The lines will intersect in up to 6 points, which are the 4 corners and the 2 perspective vanishing points.
These are easy to distinguish: pick any point inside the quadrangle, and check if the line from this point to each of the 6 intersection points intersects any of the lines. If not, then that intersection point is a corner.
This has the advantage that it works well even for noisy or partially obstructed images, or if your segmentation is not exact.
en.wikipedia.org/wiki/Hough_transform
Example CImg Code
I would be very interested in your results. I have been thinking about writing something like this myself, to correct photos of paper sheets taken at an angle. I am currently struggling to think of a way to correct the perspective if the 4 points are known
p.s.
Also check out
Zhengyou Zhang , Li-Wei He, "Whiteboard scanning and image enhancement"
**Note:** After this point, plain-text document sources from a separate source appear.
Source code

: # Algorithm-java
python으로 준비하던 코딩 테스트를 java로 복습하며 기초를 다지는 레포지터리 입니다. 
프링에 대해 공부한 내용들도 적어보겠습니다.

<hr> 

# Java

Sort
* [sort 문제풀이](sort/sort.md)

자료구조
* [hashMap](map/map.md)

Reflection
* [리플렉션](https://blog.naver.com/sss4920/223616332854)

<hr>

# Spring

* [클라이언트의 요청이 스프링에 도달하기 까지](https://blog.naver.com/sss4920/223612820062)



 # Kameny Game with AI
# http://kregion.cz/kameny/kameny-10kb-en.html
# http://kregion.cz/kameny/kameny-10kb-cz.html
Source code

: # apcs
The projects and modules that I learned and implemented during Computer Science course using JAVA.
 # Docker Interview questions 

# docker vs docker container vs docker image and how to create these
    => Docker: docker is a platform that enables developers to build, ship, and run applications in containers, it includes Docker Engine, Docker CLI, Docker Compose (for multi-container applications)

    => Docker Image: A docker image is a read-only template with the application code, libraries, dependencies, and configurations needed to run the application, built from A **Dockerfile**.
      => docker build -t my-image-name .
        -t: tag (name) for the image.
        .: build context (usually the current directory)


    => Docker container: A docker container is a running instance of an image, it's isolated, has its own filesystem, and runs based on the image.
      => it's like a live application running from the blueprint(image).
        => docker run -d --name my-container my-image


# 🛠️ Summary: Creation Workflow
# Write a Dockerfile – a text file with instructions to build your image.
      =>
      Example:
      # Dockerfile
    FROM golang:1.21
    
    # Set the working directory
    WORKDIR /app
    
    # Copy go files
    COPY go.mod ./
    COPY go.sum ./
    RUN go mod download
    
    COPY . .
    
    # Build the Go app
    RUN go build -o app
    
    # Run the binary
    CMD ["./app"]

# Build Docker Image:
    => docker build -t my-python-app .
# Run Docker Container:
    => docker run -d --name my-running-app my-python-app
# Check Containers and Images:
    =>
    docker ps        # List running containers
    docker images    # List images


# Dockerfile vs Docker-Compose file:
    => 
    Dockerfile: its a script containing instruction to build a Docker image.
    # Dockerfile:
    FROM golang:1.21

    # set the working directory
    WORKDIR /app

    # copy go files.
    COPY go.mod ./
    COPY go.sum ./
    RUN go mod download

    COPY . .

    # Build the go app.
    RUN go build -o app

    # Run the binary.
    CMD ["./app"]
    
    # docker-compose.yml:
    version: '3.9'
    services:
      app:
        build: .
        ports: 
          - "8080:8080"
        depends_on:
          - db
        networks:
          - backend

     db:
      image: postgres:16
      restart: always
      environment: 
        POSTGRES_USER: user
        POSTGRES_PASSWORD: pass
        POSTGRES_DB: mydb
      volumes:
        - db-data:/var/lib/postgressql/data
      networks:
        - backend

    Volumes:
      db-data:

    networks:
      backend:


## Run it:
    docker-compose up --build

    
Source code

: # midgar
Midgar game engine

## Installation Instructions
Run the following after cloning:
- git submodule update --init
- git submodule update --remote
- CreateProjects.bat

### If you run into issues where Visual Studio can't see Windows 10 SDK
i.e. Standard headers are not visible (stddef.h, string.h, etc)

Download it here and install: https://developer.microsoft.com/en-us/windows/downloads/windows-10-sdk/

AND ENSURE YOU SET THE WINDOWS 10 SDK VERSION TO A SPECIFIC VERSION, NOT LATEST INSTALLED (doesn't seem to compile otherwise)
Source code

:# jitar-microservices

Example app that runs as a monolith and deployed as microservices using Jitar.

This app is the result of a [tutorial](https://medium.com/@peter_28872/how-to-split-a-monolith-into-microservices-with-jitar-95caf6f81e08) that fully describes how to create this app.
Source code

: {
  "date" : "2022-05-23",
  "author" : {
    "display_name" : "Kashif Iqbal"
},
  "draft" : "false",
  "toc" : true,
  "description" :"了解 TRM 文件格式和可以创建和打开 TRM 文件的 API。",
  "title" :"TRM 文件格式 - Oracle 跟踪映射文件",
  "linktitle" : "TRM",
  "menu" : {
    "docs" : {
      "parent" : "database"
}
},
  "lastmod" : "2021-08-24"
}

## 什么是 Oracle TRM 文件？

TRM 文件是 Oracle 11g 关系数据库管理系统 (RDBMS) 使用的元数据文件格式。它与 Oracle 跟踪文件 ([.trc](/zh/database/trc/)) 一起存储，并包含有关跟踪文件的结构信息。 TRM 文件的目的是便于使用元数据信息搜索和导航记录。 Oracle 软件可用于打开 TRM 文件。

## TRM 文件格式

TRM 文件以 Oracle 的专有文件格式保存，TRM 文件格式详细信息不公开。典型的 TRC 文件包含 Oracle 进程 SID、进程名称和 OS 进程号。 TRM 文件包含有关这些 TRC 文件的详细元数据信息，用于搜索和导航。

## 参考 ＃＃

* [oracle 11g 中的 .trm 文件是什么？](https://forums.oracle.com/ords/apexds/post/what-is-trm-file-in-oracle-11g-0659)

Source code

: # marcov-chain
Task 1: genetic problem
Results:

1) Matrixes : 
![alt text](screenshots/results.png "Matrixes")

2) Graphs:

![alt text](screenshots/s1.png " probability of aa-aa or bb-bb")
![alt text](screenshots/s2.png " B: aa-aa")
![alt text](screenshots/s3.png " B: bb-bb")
http://research.microsoft.com/en-us/um/people/zhang/papers/tr03-39.pdf
for a more advanced solution for quadrangle detection
I have asked a related question, which tries to solve the perspective transform:
proportions of a perspective-deformed rectangle
This looks like a convex hull problem.
http://en.wikipedia.org/wiki/Convex_hull
Your problem is simpler but the same solution should work.